En realidad, debemos hacer lo mismo de siempre, hacer caso a Freire y plantearnos cómo transformar las dificultades en posibilidades.
¿Qué podemos hacer por la equidad después del confinamiento? En realidad, debemos hacer lo mismo de siempre, hacer caso a Freire y plantearnos cómo transformar las dificultades en posibilidades.
Es la hora de defender el servicio público de la educación, tan necesario como la salud pública, si queremos una sociedad justa y humana. Se defiende reclamando más inversiones, más medios y más personal, pero también, y sobre todo, haciendo verdad el lema de una escuela para tod@s en el día a día.
Es el momento de que quienes hemos hecho de la educación nuestra profesión mostremos un sólido compromiso ético con la equidad, con la defensa de los derechos del niño y con el desarrollo de la educación inclusiva, de que no temamos asumir responsabilidades de gestión en la necesaria transformación de nuestras escuelas.

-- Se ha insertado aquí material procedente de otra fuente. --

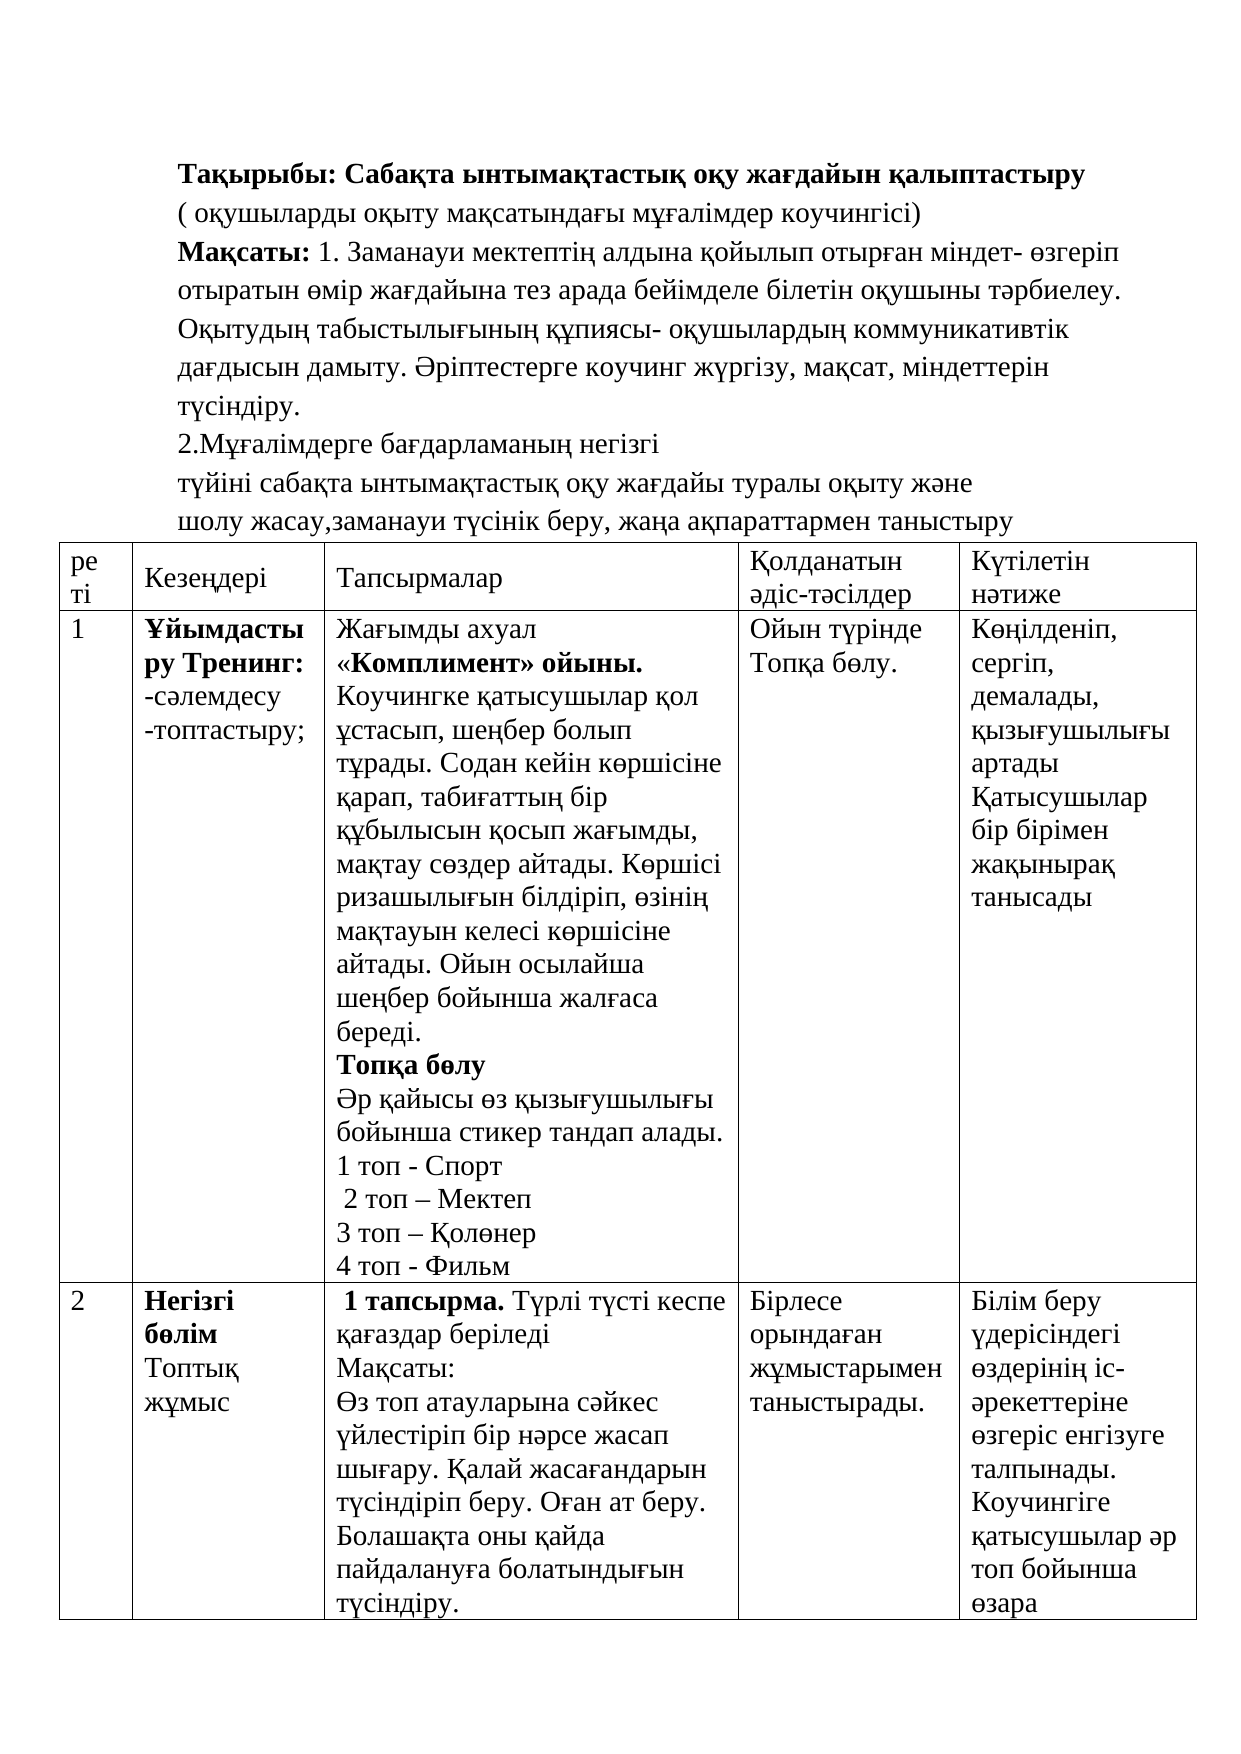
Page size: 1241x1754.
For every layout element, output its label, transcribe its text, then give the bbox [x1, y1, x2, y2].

table_header Күтілетін нәтиже [960, 543, 1196, 610]
table_cell 2 [60, 1283, 132, 1618]
text шолу жасау,заманауи түсінік беру, жаңа ақпараттармен таныстыру [177, 503, 1152, 537]
text Тақырыбы: Сабақта ынтымақтастық оқу жағдайын қалыптастыру [177, 157, 1152, 190]
table_cell Ойын түрінде Топқа бөлу. [739, 611, 959, 1282]
table_cell 1 [60, 611, 132, 1282]
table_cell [325, 1283, 738, 1618]
text Мақсаты: 1. Заманауи мектептің алдына қойылып отырған міндет- өзгеріп отыратын өмір жағдайына тез арада бейімделе білетін оқушыны тәрбиелеу. [177, 234, 1152, 306]
table_cell Ұйымдастыру Тренинг: -сәлемдесу -топтастыру; [133, 611, 324, 1282]
table_header Кезеңдері [133, 543, 324, 610]
table_header реті [60, 543, 132, 610]
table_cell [739, 1283, 959, 1618]
table_cell Көңілденіп, сергіп, демалады, қызығушылығы артады Қатысушылар бір бірімен жақынырақ танысады [960, 611, 1196, 1282]
text ( оқушыларды оқыту мақсатындағы мұғалімдер коучингісі) [177, 195, 1152, 229]
text 2.Мұғалімдерге бағдарламаның негізгі түйіні сабақта ынтымақтастық оқу жағдайы туралы оқыту және [177, 426, 1152, 498]
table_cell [960, 1283, 1196, 1618]
text Оқытудың табыстылығының құпиясы- оқушылардың коммуникативтік дағдысын дамыту. Әріптестерге коучинг жүргізу, мақсат, міндеттерін түсіндіру. [177, 311, 1152, 421]
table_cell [133, 1283, 324, 1618]
table_header Қолданатын әдіс-тәсілдер [739, 543, 959, 610]
table_header Тапсырмалар [325, 543, 738, 610]
table_cell Жағымды ахуал «Комплимент» ойыны. Коучингке қатысушылар қол ұстасып, шеңбер болып тұрады. Содан кейін көршісіне қарап, табиғаттың бір құбылысын қосып жағымды, мақтау сөздер айтады. Көршісі ризашылығын білдіріп, өзінің мақтауын келесі көршісіне айтады. Ойын осылайша шеңбер бойынша жалғаса береді. Топқа бөлу Әр қайысы өз қызығушылығы бойынша стикер тандап алады. 1 топ - Спорт 2 топ – Мектеп 3 топ – Қолөнер 4 топ - Фильм [325, 611, 738, 1282]
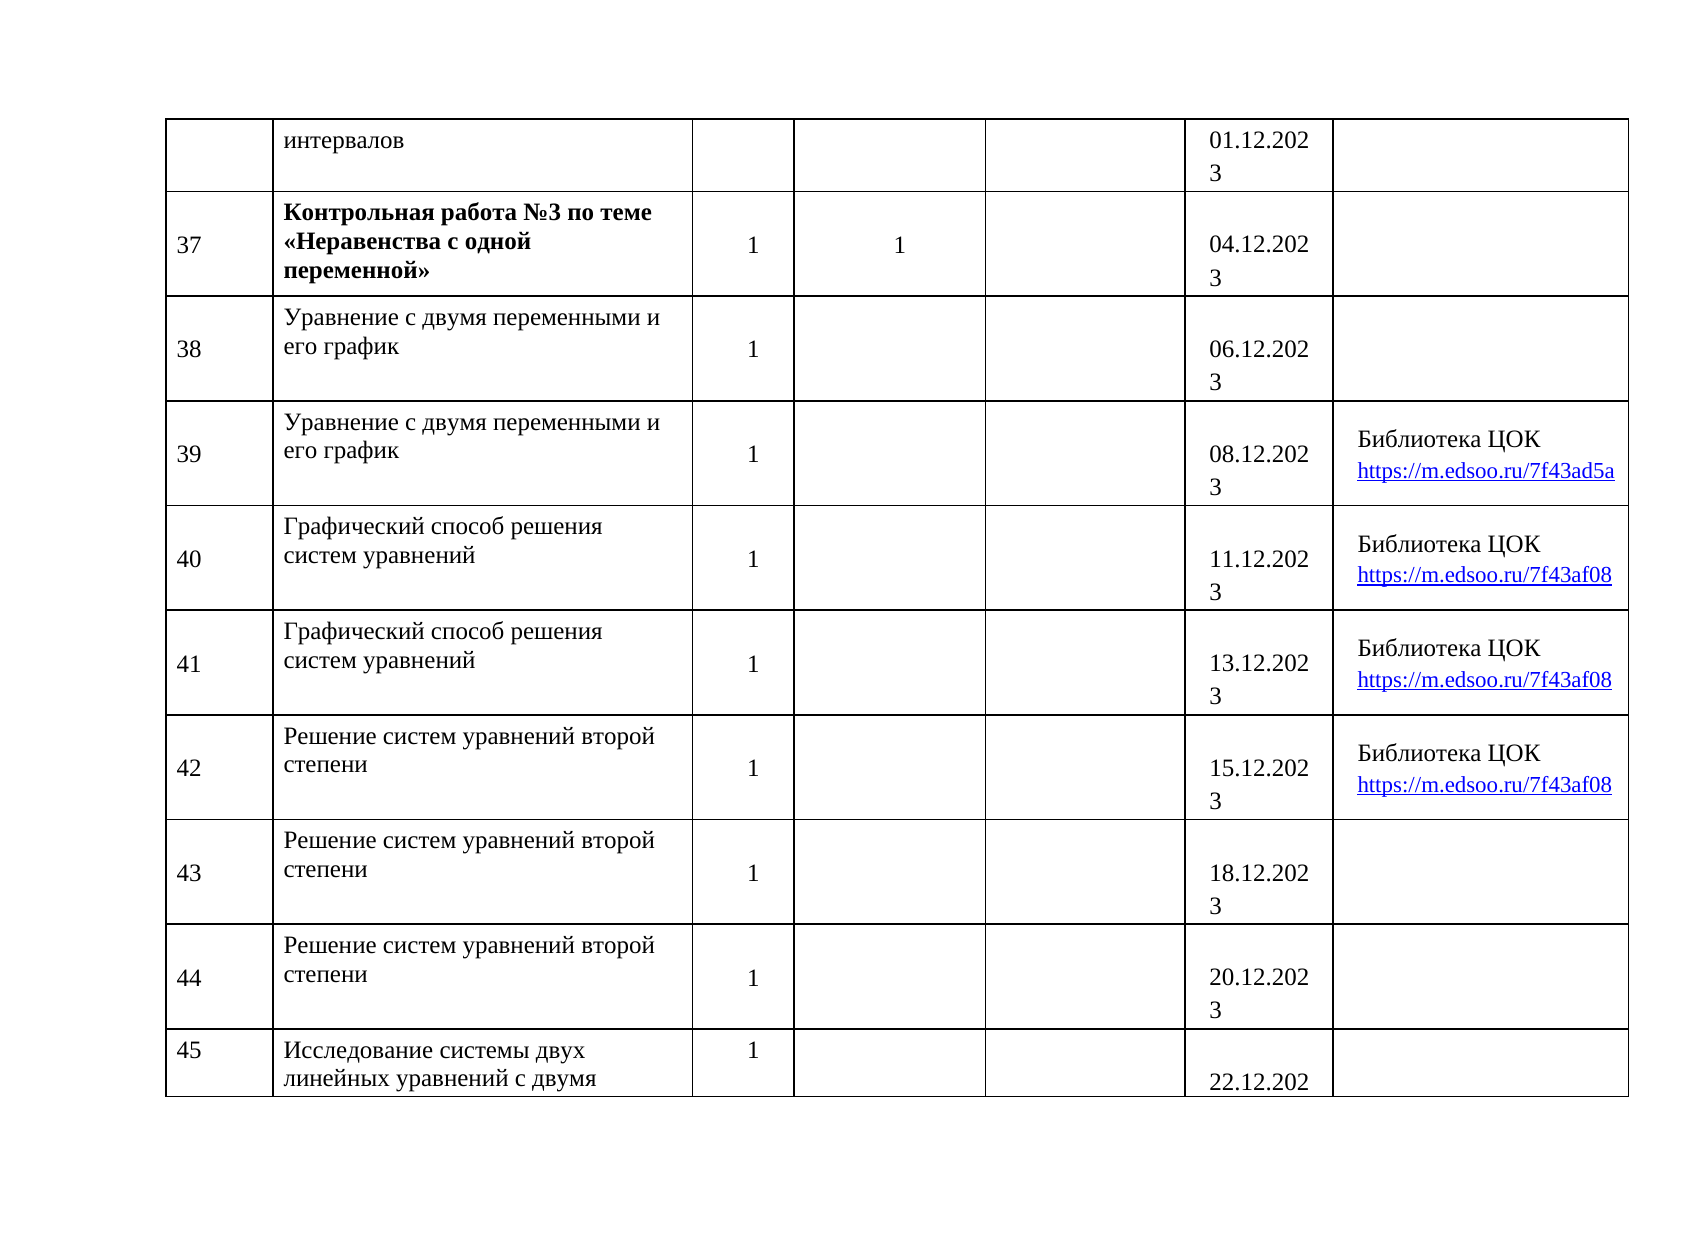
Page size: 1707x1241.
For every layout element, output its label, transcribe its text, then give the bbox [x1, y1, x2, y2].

Es el tiempo, también, de organizarnos en nuestros centros, en redes educativas, en movimientos de renovación pedagógica, y expandir las propuestas y las razones de la buena educación y someter a análisis y discusión este ruido continuo de propaganda conservadora, clerical y neoliberal que nos aturde. Difundir, asimismo, que si no hay igualdad en educación, la escuela es peor, menos humana y también menos eficaz.
Y, por qué no, de cuidarnos, de ser responsables en la vuelta a la escuela, de alegrarse del reencuentro, de la posibilidad de construir una nueva relación educativa, de disfrutar de la belleza de la educación.